*** PROVIDED ENTRIES ***
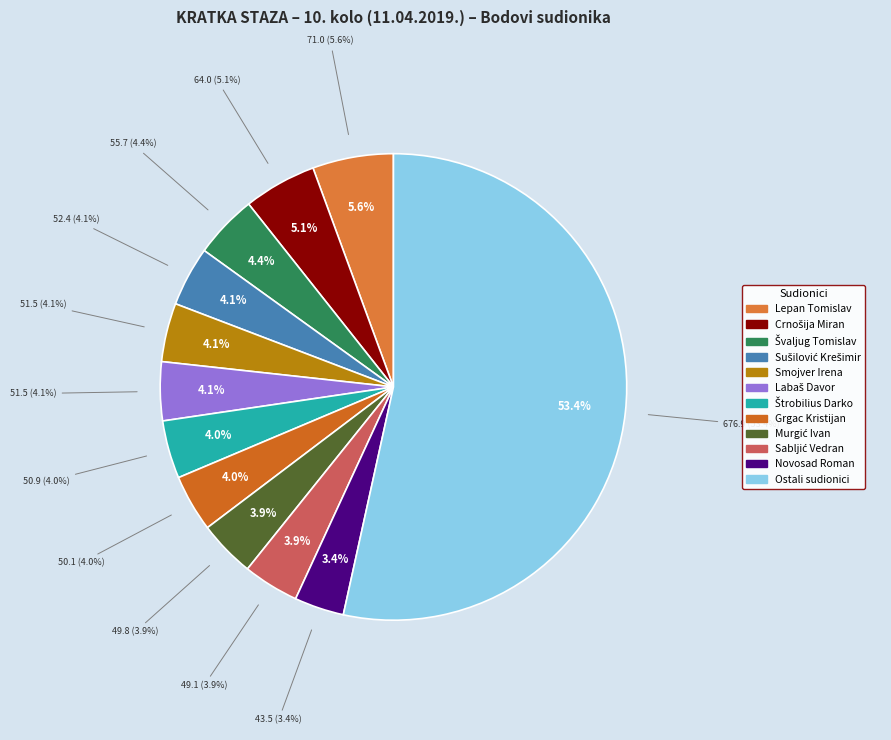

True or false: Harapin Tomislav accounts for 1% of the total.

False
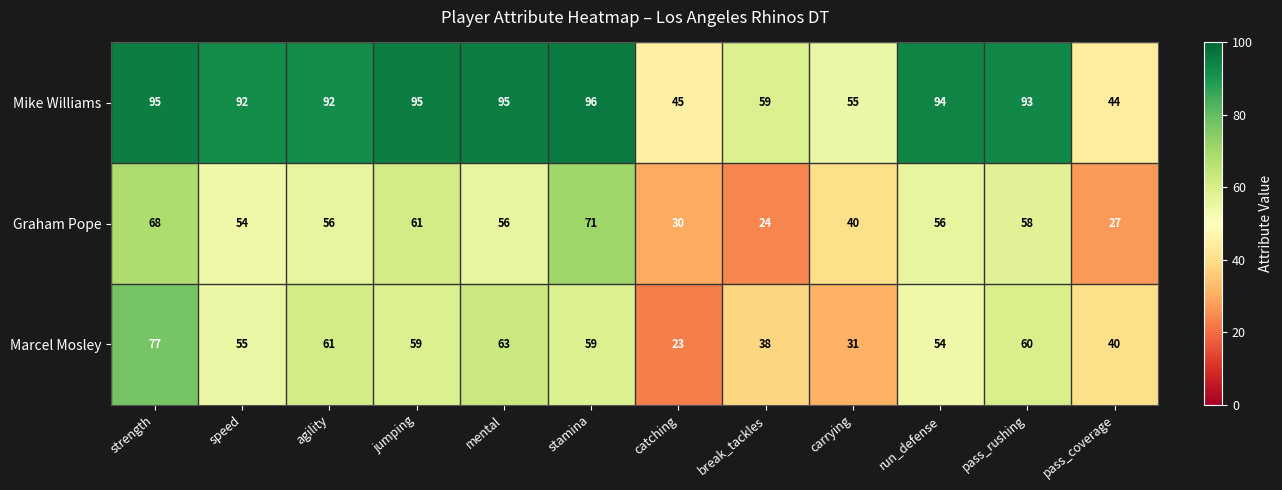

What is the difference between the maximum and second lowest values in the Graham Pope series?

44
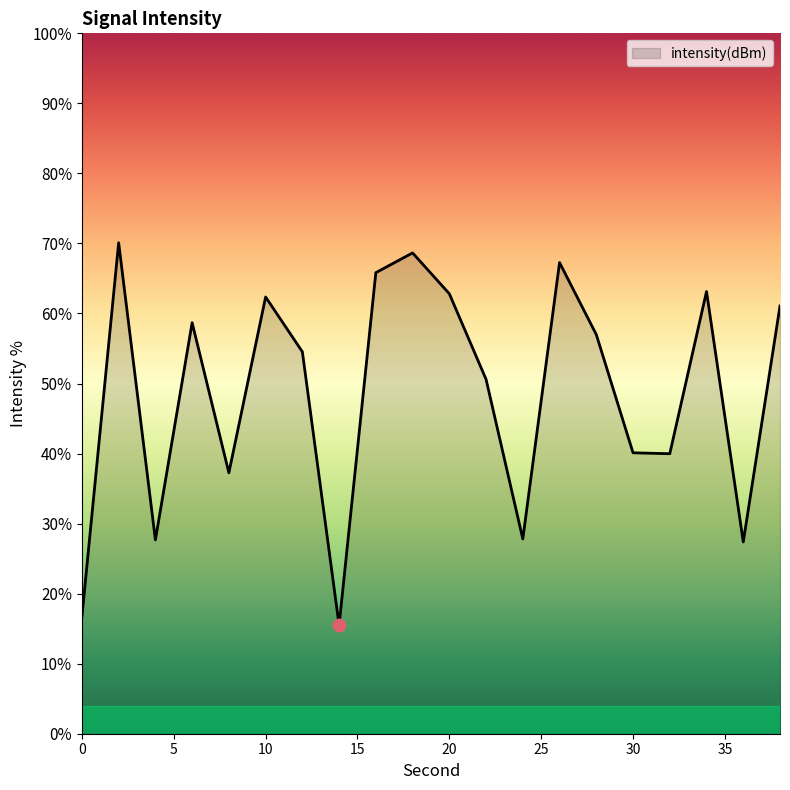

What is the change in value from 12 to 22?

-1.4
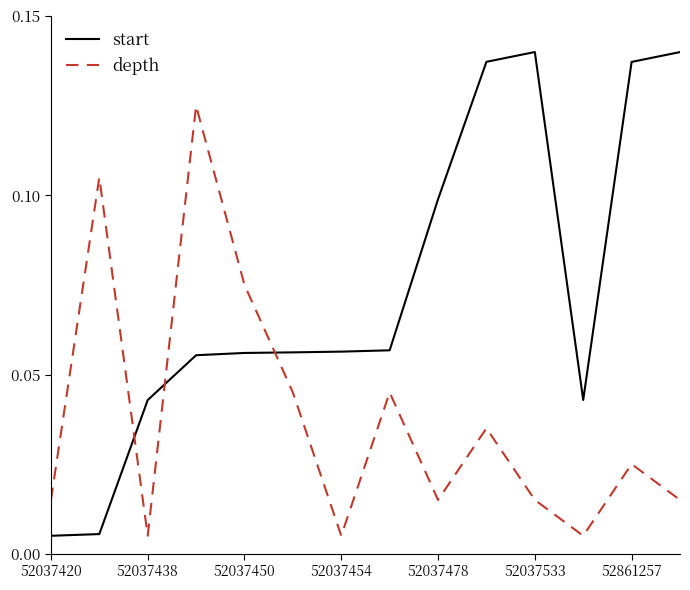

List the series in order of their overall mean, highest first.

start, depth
*** End of PROVIDED ENTRIES ***
Reproduce the lines above word for word, omitting the pictures.

True or false: Harapin Tomislav accounts for 1% of the total.

False

What is the difference between the maximum and second lowest values in the Graham Pope series?

44

What is the change in value from 12 to 22?

-1.4

List the series in order of their overall mean, highest first.

start, depth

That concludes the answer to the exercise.